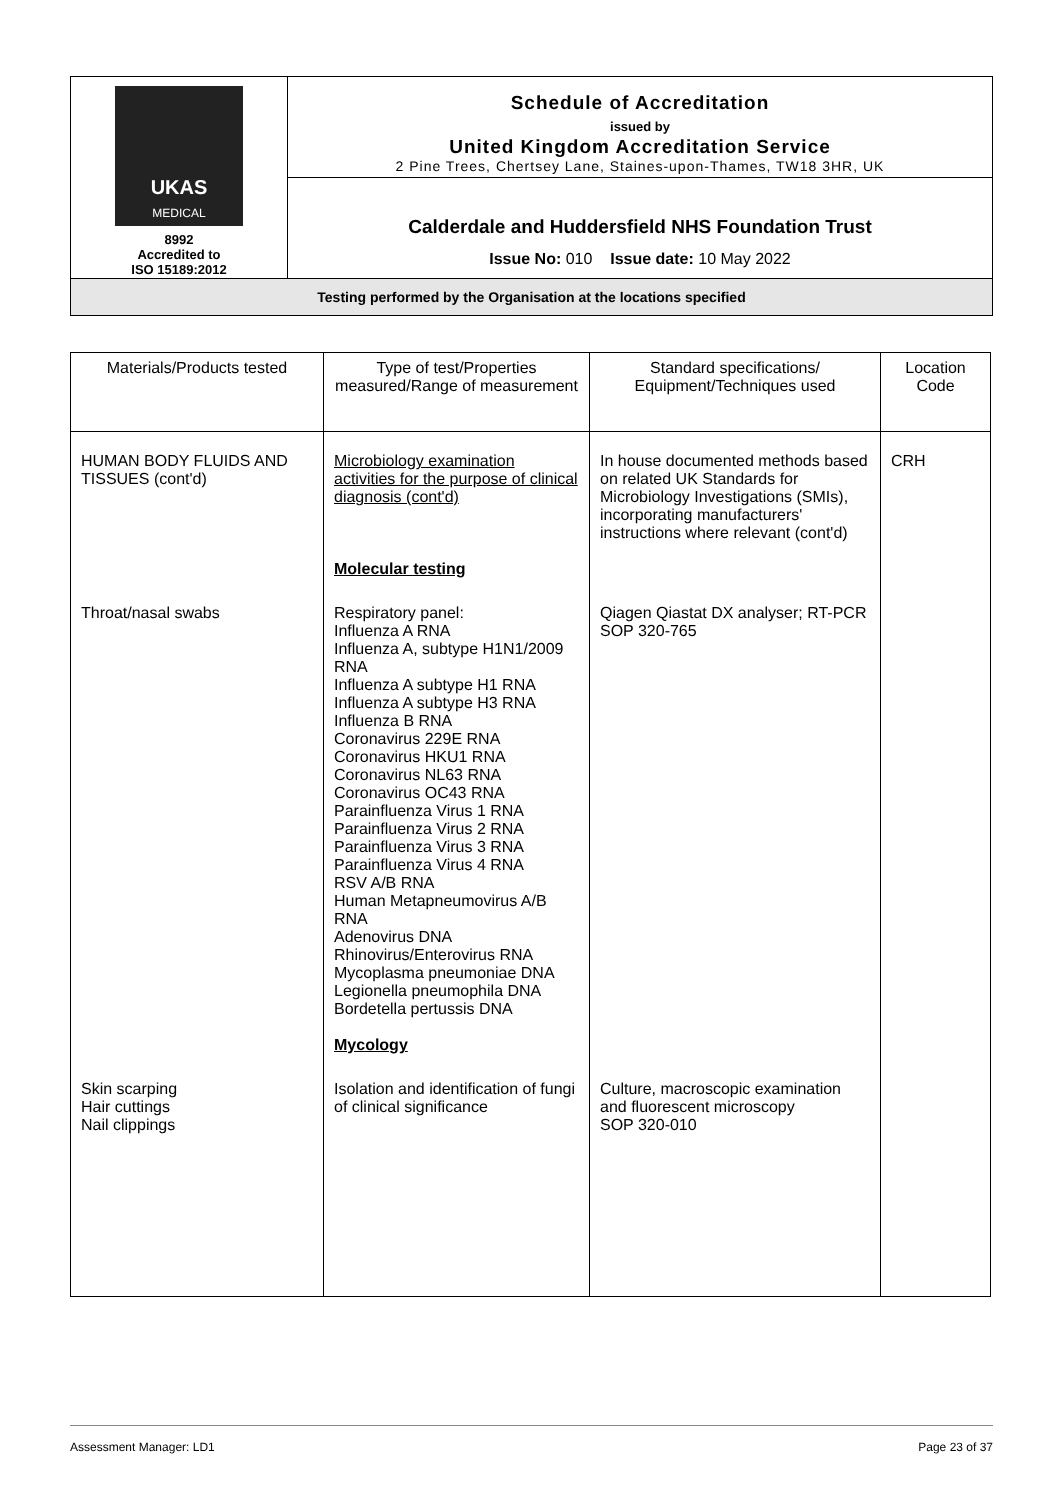| UKAS MEDICAL 8992 Accredited to ISO 15189:2012 | Schedule of Accreditation issued by United Kingdom Accreditation Service 2 Pine Trees, Chertsey Lane, Staines-upon-Thames, TW18 3HR, UK |
| | Calderdale and Huddersfield NHS Foundation Trust Issue No: 010 Issue date: 10 May 2022 |
| Testing performed by the Organisation at the locations specified | |
| Materials/Products tested | Type of test/Properties measured/Range of measurement | Standard specifications/ Equipment/Techniques used | Location Code |
| --- | --- | --- | --- |
| HUMAN BODY FLUIDS AND TISSUES (cont'd) | Microbiology examination activities for the purpose of clinical diagnosis (cont'd) Molecular testing | In house documented methods based on related UK Standards for Microbiology Investigations (SMIs), incorporating manufacturers' instructions where relevant (cont'd) | CRH |
| Throat/nasal swabs | Respiratory panel: Influenza A RNA Influenza A, subtype H1N1/2009 RNA Influenza A subtype H1 RNA Influenza A subtype H3 RNA Influenza B RNA Coronavirus 229E RNA Coronavirus HKU1 RNA Coronavirus NL63 RNA Coronavirus OC43 RNA Parainfluenza Virus 1 RNA Parainfluenza Virus 2 RNA Parainfluenza Virus 3 RNA Parainfluenza Virus 4 RNA RSV A/B RNA Human Metapneumovirus A/B RNA Adenovirus DNA Rhinovirus/Enterovirus RNA Mycoplasma pneumoniae DNA Legionella pneumophila DNA Bordetella pertussis DNA Mycology | Qiagen Qiastat DX analyser; RT-PCR SOP 320-765 | |
| Skin scarping Hair cuttings Nail clippings | Isolation and identification of fungi of clinical significance | Culture, macroscopic examination and fluorescent microscopy SOP 320-010 | |
Assessment Manager: LD1 Page 23 of 37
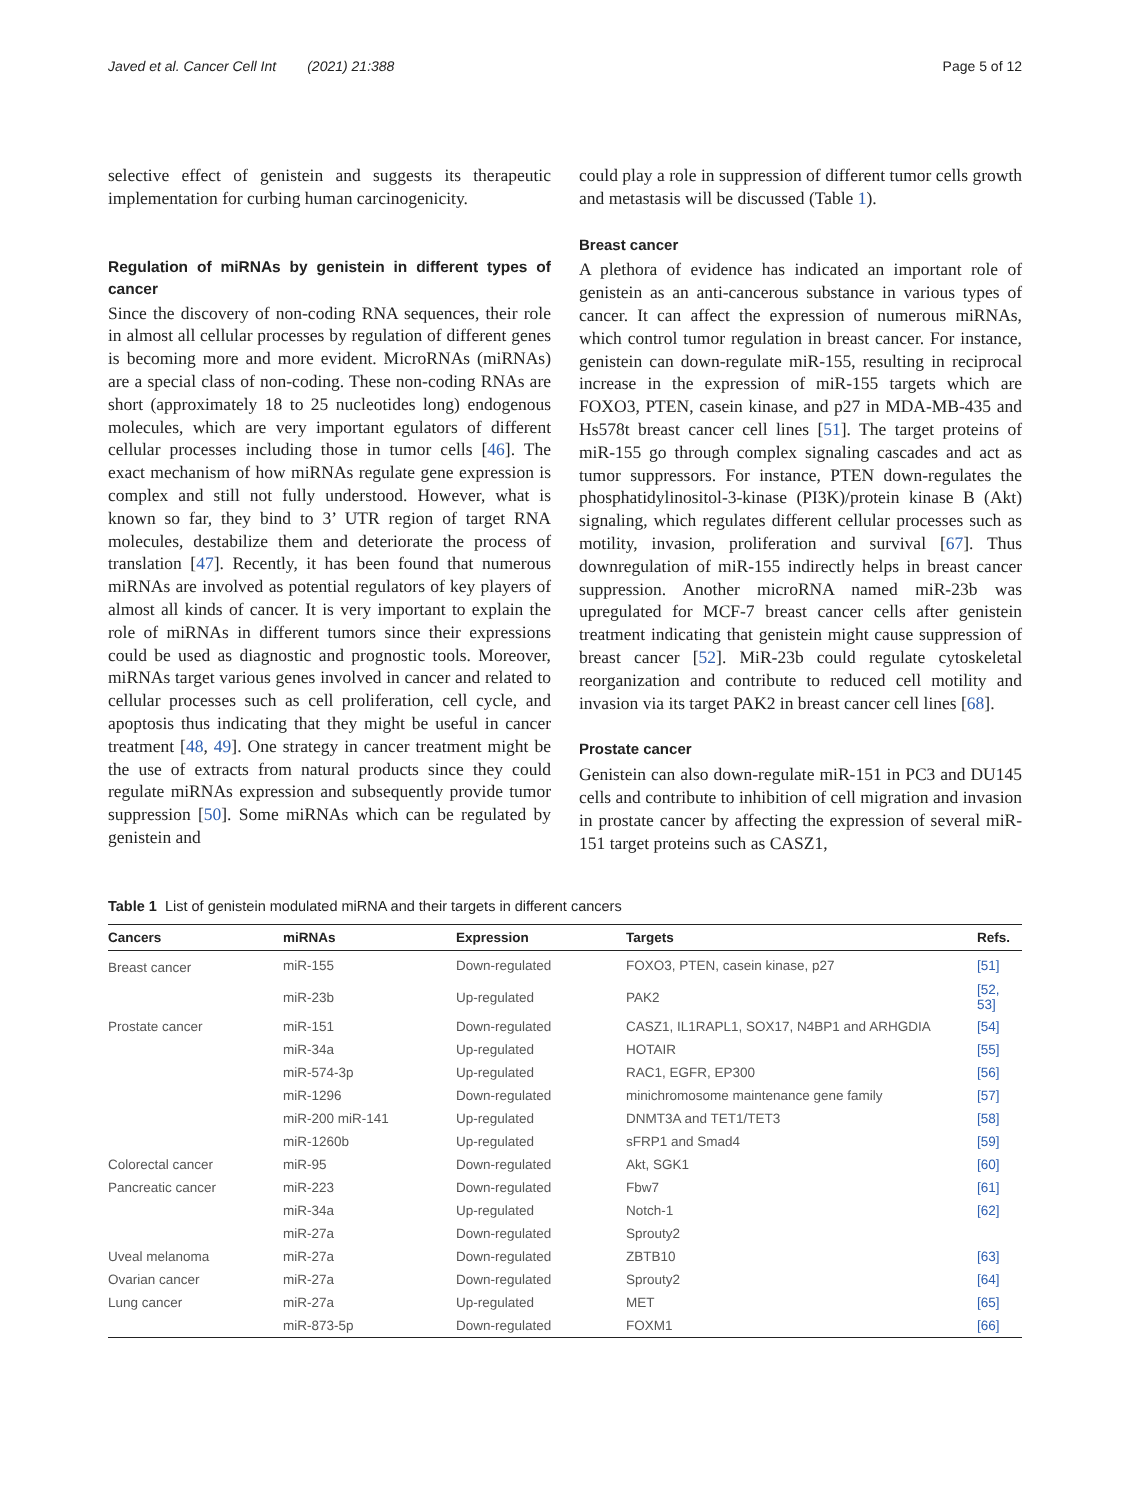Javed et al. Cancer Cell Int (2021) 21:388 Page 5 of 12
selective effect of genistein and suggests its therapeutic implementation for curbing human carcinogenicity.
Regulation of miRNAs by genistein in different types of cancer
Since the discovery of non-coding RNA sequences, their role in almost all cellular processes by regulation of different genes is becoming more and more evident. MicroRNAs (miRNAs) are a special class of non-coding. These non-coding RNAs are short (approximately 18 to 25 nucleotides long) endogenous molecules, which are very important egulators of different cellular processes including those in tumor cells [46]. The exact mechanism of how miRNAs regulate gene expression is complex and still not fully understood. However, what is known so far, they bind to 3’ UTR region of target RNA molecules, destabilize them and deteriorate the process of translation [47]. Recently, it has been found that numerous miRNAs are involved as potential regulators of key players of almost all kinds of cancer. It is very important to explain the role of miRNAs in different tumors since their expressions could be used as diagnostic and prognostic tools. Moreover, miRNAs target various genes involved in cancer and related to cellular processes such as cell proliferation, cell cycle, and apoptosis thus indicating that they might be useful in cancer treatment [48, 49]. One strategy in cancer treatment might be the use of extracts from natural products since they could regulate miRNAs expression and subsequently provide tumor suppression [50]. Some miRNAs which can be regulated by genistein and
could play a role in suppression of different tumor cells growth and metastasis will be discussed (Table 1).
Breast cancer
A plethora of evidence has indicated an important role of genistein as an anti-cancerous substance in various types of cancer. It can affect the expression of numerous miRNAs, which control tumor regulation in breast cancer. For instance, genistein can down-regulate miR-155, resulting in reciprocal increase in the expression of miR-155 targets which are FOXO3, PTEN, casein kinase, and p27 in MDA-MB-435 and Hs578t breast cancer cell lines [51]. The target proteins of miR-155 go through complex signaling cascades and act as tumor suppressors. For instance, PTEN down-regulates the phosphatidylinositol-3-kinase (PI3K)/protein kinase B (Akt) signaling, which regulates different cellular processes such as motility, invasion, proliferation and survival [67]. Thus downregulation of miR-155 indirectly helps in breast cancer suppression. Another microRNA named miR-23b was upregulated for MCF-7 breast cancer cells after genistein treatment indicating that genistein might cause suppression of breast cancer [52]. MiR-23b could regulate cytoskeletal reorganization and contribute to reduced cell motility and invasion via its target PAK2 in breast cancer cell lines [68].
Prostate cancer
Genistein can also down-regulate miR-151 in PC3 and DU145 cells and contribute to inhibition of cell migration and invasion in prostate cancer by affecting the expression of several miR-151 target proteins such as CASZ1,
Table 1 List of genistein modulated miRNA and their targets in different cancers
| Cancers | miRNAs | Expression | Targets | Refs. |
| --- | --- | --- | --- | --- |
| Breast cancer | miR-155 | Down-regulated | FOXO3, PTEN, casein kinase, p27 | [51] |
| | miR-23b | Up-regulated | PAK2 | [52, 53] |
| Prostate cancer | miR-151 | Down-regulated | CASZ1, IL1RAPL1, SOX17, N4BP1 and ARHGDIA | [54] |
| | miR-34a | Up-regulated | HOTAIR | [55] |
| | miR-574-3p | Up-regulated | RAC1, EGFR, EP300 | [56] |
| | miR-1296 | Down-regulated | minichromosome maintenance gene family | [57] |
| | miR-200 miR-141 | Up-regulated | DNMT3A and TET1/TET3 | [58] |
| | miR-1260b | Up-regulated | sFRP1 and Smad4 | [59] |
| Colorectal cancer | miR-95 | Down-regulated | Akt, SGK1 | [60] |
| Pancreatic cancer | miR-223 | Down-regulated | Fbw7 | [61] |
| | miR-34a | Up-regulated | Notch-1 | [62] |
| | miR-27a | Down-regulated | Sprouty2 | |
| Uveal melanoma | miR-27a | Down-regulated | ZBTB10 | [63] |
| Ovarian cancer | miR-27a | Down-regulated | Sprouty2 | [64] |
| Lung cancer | miR-27a | Up-regulated | MET | [65] |
| | miR-873-5p | Down-regulated | FOXM1 | [66] |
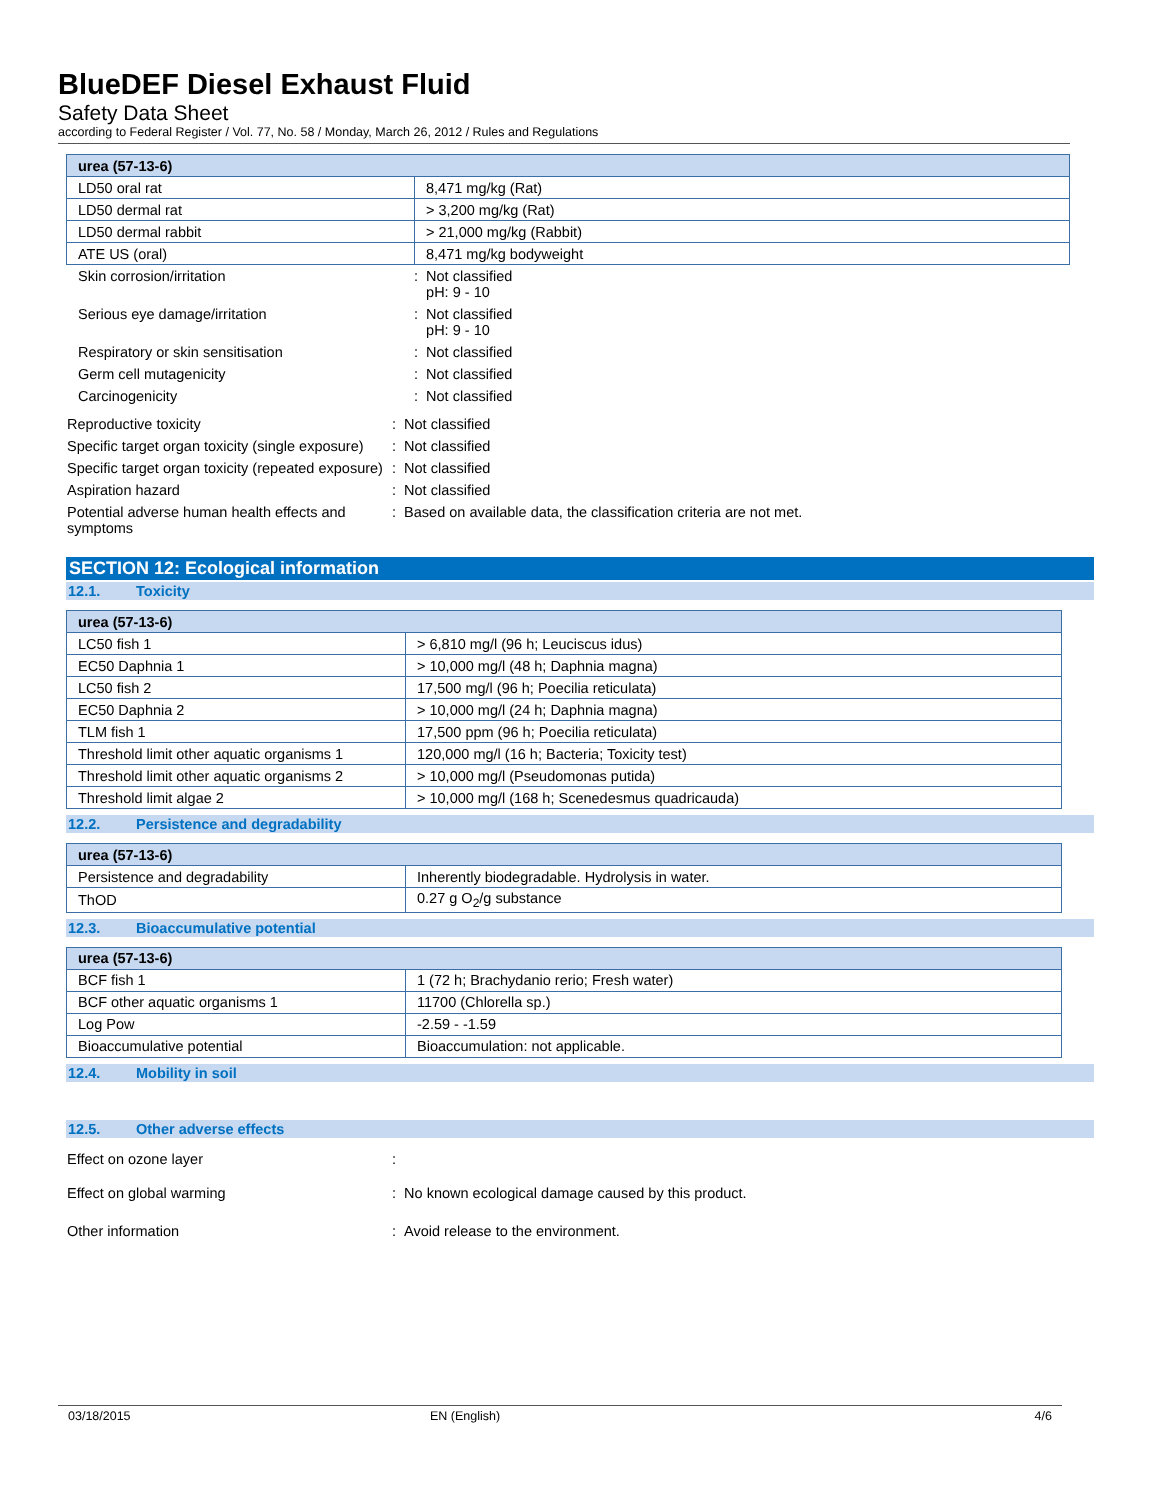BlueDEF Diesel Exhaust Fluid
Safety Data Sheet
according to Federal Register / Vol. 77, No. 58 / Monday, March 26, 2012 / Rules and Regulations
| urea (57-13-6) | |
| LD50 oral rat | 8,471 mg/kg (Rat) |
| LD50 dermal rat | > 3,200 mg/kg (Rat) |
| LD50 dermal rabbit | > 21,000 mg/kg (Rabbit) |
| ATE US (oral) | 8,471 mg/kg bodyweight |
Skin corrosion/irritation : Not classified
pH: 9 - 10
Serious eye damage/irritation : Not classified
pH: 9 - 10
Respiratory or skin sensitisation : Not classified
Germ cell mutagenicity : Not classified
Carcinogenicity : Not classified
Reproductive toxicity : Not classified
Specific target organ toxicity (single exposure)
: Not classified
Specific target organ toxicity (repeated exposure)
: Not classified
Aspiration hazard : Not classified
Potential adverse human health effects and symptoms
: Based on available data, the classification criteria are not met.
SECTION 12: Ecological information
12.1. Toxicity
| urea (57-13-6) | |
| LC50 fish 1 | > 6,810 mg/l (96 h; Leuciscus idus) |
| EC50 Daphnia 1 | > 10,000 mg/l (48 h; Daphnia magna) |
| LC50 fish 2 | 17,500 mg/l (96 h; Poecilia reticulata) |
| EC50 Daphnia 2 | > 10,000 mg/l (24 h; Daphnia magna) |
| TLM fish 1 | 17,500 ppm (96 h; Poecilia reticulata) |
| Threshold limit other aquatic organisms 1 | 120,000 mg/l (16 h; Bacteria; Toxicity test) |
| Threshold limit other aquatic organisms 2 | > 10,000 mg/l (Pseudomonas putida) |
| Threshold limit algae 2 | > 10,000 mg/l (168 h; Scenedesmus quadricauda) |
12.2. Persistence and degradability
| urea (57-13-6) | |
| Persistence and degradability | Inherently biodegradable. Hydrolysis in water. |
| ThOD | 0.27 g O<sub>2</sub>/g substance |
12.3. Bioaccumulative potential
| urea (57-13-6) | |
| BCF fish 1 | 1 (72 h; Brachydanio rerio; Fresh water) |
| BCF other aquatic organisms 1 | 11700 (Chlorella sp.) |
| Log Pow | -2.59 - -1.59 |
| Bioaccumulative potential | Bioaccumulation: not applicable. |
12.4. Mobility in soil
12.5. Other adverse effects
Effect on ozone layer :
Effect on global warming : No known ecological damage caused by this product.
Other information : Avoid release to the environment.
03/18/2015 EN (English) 4/6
···
Starting with the first line of the material, print each line exactly until you have printed the line with "(cont'd) | CRH |", and skip the pictures.

| UKAS MEDICAL 8992 Accredited to ISO 15189:2012 | Schedule of Accreditation issued by United Kingdom Accreditation Service 2 Pine Trees, Chertsey Lane, Staines-upon-Thames, TW18 3HR, UK |
| | Calderdale and Huddersfield NHS Foundation Trust Issue No: 010 Issue date: 10 May 2022 |
| Testing performed by the Organisation at the locations specified | |
| Materials/Products tested | Type of test/Properties measured/Range of measurement | Standard specifications/ Equipment/Techniques used | Location Code |
| --- | --- | --- | --- |
| HUMAN BODY FLUIDS AND TISSUES (cont'd) | Microbiology examination activities for the purpose of clinical diagnosis (cont'd) Molecular testing | In house documented methods based on related UK Standards for Microbiology Investigations (SMIs), incorporating manufacturers' instructions where relevant (cont'd) | CRH |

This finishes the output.